Every time she envisioned that farm, selling at farmer’s markets or a small grocery store, she would feel a sense of hope, of light, but then her reality would crash in on her along with the bars in her cell and the group showers, and darkness would descend. Still, she hung on to that image, that future.
Her new cellmate was named Eartha. Eartha was twenty-two. She was in for attacking her stepfather. He had beaten up her mother one too many times. She had tried to kill him, but it hadn’t worked. “I could not tolerate seeing my mother’s face bashed in one more time,” she said. “He always threatened to kill her if she left him, so I decided to take things into my own hands with a hammer when he was drunk and passed out.”

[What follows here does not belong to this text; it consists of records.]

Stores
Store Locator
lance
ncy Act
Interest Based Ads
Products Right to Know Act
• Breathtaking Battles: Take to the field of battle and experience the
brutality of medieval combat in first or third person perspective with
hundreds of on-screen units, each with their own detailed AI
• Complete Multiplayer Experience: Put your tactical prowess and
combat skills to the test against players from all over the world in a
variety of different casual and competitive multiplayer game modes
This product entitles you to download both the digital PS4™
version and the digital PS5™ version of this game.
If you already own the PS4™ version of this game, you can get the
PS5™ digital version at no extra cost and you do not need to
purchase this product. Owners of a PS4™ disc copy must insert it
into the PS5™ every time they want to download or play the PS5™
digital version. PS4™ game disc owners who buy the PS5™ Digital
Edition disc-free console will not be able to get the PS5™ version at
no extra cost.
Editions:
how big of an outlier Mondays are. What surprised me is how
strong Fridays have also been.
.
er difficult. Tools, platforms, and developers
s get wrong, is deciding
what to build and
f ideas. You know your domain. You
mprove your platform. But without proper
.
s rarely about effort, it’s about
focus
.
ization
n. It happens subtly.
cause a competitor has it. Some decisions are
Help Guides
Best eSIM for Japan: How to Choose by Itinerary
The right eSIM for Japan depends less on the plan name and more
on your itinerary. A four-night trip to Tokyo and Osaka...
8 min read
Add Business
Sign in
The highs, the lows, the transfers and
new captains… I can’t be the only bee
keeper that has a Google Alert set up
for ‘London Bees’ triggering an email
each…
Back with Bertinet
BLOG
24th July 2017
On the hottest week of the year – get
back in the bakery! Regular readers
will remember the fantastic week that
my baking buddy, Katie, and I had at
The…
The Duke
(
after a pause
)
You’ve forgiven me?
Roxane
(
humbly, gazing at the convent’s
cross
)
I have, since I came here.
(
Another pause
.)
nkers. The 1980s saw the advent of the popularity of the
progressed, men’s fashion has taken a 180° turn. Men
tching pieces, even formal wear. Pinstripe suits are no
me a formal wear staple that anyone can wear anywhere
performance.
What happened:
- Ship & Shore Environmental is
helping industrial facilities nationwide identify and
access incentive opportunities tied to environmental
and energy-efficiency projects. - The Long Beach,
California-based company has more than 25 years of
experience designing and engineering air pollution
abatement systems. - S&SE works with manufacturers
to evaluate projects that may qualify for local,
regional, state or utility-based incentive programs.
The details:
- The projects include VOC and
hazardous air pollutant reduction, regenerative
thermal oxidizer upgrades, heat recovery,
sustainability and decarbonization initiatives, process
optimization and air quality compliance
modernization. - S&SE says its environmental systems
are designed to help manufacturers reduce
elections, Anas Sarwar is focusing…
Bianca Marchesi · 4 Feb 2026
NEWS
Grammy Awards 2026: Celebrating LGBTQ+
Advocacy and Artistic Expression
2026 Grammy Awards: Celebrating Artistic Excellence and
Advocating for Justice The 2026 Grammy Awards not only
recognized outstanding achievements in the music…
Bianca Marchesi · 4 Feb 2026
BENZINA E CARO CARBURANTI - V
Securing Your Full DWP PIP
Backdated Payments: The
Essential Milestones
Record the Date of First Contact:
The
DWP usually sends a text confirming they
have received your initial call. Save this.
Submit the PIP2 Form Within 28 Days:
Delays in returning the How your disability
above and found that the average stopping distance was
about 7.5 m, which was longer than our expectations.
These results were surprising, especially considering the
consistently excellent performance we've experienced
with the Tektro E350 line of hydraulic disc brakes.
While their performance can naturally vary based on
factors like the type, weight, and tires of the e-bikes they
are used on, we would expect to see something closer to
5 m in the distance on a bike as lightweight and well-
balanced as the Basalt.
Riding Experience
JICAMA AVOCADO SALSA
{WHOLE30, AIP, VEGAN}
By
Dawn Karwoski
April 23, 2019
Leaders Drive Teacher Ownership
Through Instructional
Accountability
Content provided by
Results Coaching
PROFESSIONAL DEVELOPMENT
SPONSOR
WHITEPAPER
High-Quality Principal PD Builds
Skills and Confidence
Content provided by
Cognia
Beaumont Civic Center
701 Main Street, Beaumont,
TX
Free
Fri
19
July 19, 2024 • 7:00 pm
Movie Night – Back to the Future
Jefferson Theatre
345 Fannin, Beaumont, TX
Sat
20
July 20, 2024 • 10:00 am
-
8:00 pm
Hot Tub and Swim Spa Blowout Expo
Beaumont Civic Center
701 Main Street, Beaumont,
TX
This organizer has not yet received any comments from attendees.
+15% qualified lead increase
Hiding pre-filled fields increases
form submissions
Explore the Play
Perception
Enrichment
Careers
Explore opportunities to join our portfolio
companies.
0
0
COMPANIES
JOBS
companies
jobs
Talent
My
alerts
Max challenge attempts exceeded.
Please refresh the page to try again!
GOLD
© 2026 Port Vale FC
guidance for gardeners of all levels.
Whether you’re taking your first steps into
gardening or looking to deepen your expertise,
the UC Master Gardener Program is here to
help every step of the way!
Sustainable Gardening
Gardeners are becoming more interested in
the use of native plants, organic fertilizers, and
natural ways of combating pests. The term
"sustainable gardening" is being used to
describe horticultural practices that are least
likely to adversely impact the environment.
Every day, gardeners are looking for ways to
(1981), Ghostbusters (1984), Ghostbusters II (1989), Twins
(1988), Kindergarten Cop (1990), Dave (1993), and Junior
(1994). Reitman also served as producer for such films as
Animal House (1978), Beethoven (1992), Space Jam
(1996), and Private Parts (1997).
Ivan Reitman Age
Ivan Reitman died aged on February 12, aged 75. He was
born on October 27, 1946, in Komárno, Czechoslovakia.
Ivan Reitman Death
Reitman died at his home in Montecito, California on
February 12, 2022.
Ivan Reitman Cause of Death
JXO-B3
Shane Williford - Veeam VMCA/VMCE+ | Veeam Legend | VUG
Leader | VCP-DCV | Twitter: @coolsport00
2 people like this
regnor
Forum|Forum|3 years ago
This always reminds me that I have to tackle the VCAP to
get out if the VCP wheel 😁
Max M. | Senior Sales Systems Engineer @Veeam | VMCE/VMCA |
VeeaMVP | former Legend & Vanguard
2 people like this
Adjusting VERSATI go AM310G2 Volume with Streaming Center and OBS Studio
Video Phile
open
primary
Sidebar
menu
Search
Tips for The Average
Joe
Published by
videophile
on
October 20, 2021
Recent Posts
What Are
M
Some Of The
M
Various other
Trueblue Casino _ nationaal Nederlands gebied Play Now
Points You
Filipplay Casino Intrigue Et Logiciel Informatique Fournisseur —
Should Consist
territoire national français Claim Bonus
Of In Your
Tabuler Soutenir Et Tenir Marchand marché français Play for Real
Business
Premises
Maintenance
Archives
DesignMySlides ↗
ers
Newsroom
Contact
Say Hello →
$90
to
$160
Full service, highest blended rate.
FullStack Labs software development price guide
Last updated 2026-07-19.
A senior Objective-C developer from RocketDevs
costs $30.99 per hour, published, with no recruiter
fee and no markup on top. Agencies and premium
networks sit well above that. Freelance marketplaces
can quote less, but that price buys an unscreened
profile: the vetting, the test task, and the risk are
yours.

Her defense attorney literally fell asleep at her trial, twice. The judge had to shout at him. In the end, she was found guilty of assault and was in for three years. “Hopefully we can stay roommates for that long,” Eartha told her after a week. “You ain’t crazy and you ain’t mean, and you haven’t tried to kill me yet, so we’re good.”
Betsy liked Eartha. She was almost six feet tall, smart, loud, opinionated, interesting, and funny. They were an unlikely best-friend pairing, with Betsy being small, quieter, reserved, and depressed. But perhaps because they were so different, they got along. It was the only thing about prison that Betsy liked. She even shared her future plans with Eartha.